Allow six months before planting for best results. If you need to plant quickly, make little pockets about 3 inches deep filled with soil or compost. The bigger the plant, the larger your pocket. Gaia's Garden, A Guide to Home Scale Permaculture, by Toby Hemenway, (Chelsea Green Publishing Company, 2009), a reference used for this section, would be an excellent addition to any gardener's library. Filled with sustainable techniques that can be applied to our climate, Toby gardens in Oregon.
Hugelkultur On a lot with trees and shrubs, there are always twigs, branches, stems, even logs to dispose. In alternative to hauling them off to the chipper is to use these woody materials on site. Raised garden beds made with brush, hugelkultur, can be made by burying them in a few inches of soil, stacking up to a foot or two deep, stomping them down to compact the pile. Water this in before adding a layer of other compostable materials, moistening again. Add a thin layer of compost, then an inch or two of soil, moistening again.
I've not tried this method used in Eastern Europe and other forested regions where they claim only minimal, or no, subsequent watering. In our hot, dry and cloudless climate, I doubt this would be possible. We even have to water our compost piles!
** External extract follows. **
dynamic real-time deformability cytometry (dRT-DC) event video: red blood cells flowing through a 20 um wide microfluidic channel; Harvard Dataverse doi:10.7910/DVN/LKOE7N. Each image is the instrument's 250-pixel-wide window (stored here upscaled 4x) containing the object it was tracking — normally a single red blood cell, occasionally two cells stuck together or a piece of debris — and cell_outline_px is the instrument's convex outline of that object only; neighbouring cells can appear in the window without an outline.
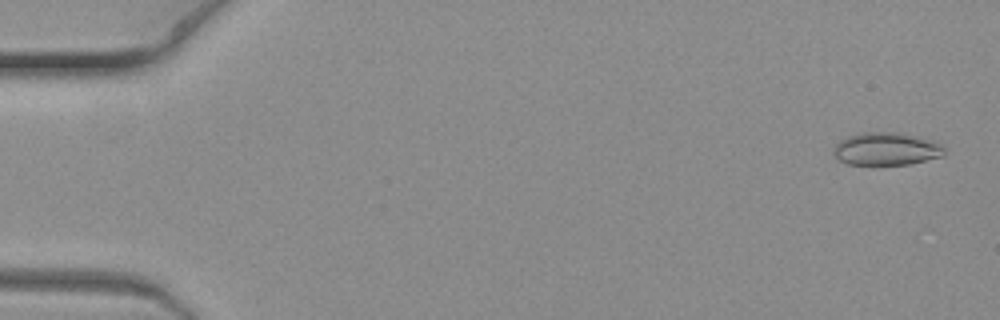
{"species": "common noctule bat (a hibernating species)", "species_latin": "Nyctalus noctula", "temperature_condition": "warm", "stored_images_in_passage": 9, "camera_frame_rate_fps": 3000, "um_per_image_px": 0.085, "animal": {"sex": "female", "body_mass_g": 19.3, "forearm_length_mm": 54.1}, "frame": {"image": 1, "passage_image": 1, "time_ms": 0.0, "image_size_px": [1000, 320], "cell_outline_px": [[944, 156], [908, 164], [848, 164], [840, 160], [832, 152], [836, 144], [840, 140], [848, 136], [860, 132], [904, 132], [936, 140], [944, 148]], "centroid_in_image_um": [75.38, 12.63], "position_along_channel_um": 9.6, "area_um2": 21.39}}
No fertilization is needed as the brush slowly decays, releasing nutrients. Hugelkultur beds are used initially for planting potatoes, squash and melons, then other crops over the years.
Avoid Soil Compaction
Avoid compacting the soil in beds and borders by walking directly on the soil. Especially do not walk in the beds after watering or rainfall when the soil is wet. Lay planks across the beds or heavily mulch soil with straw, even over six inches thick. Walking on wet soil destroys the soil structure you've worked so hard to build. If the beds are large, create permanent pathways with mulch or stepping stones.
Lawns are meant to be walked on, and can become compacted as well. Large heavy tractor and riding mowers that follow repeated mowing patterns create compaction. Aerate at least yearly, in the spring and again in the fall if necessary. Apply fine grade compost or other amendments immediately after aeration.
Doubtless, gardeners have applied variations to the soil building techniques and practices given, but the principles remain the same: creating healthy soil in some fashion to stimulate the growth of beneficial soil life and provide long-term nutrient release with minimal subsequent soil disturbance.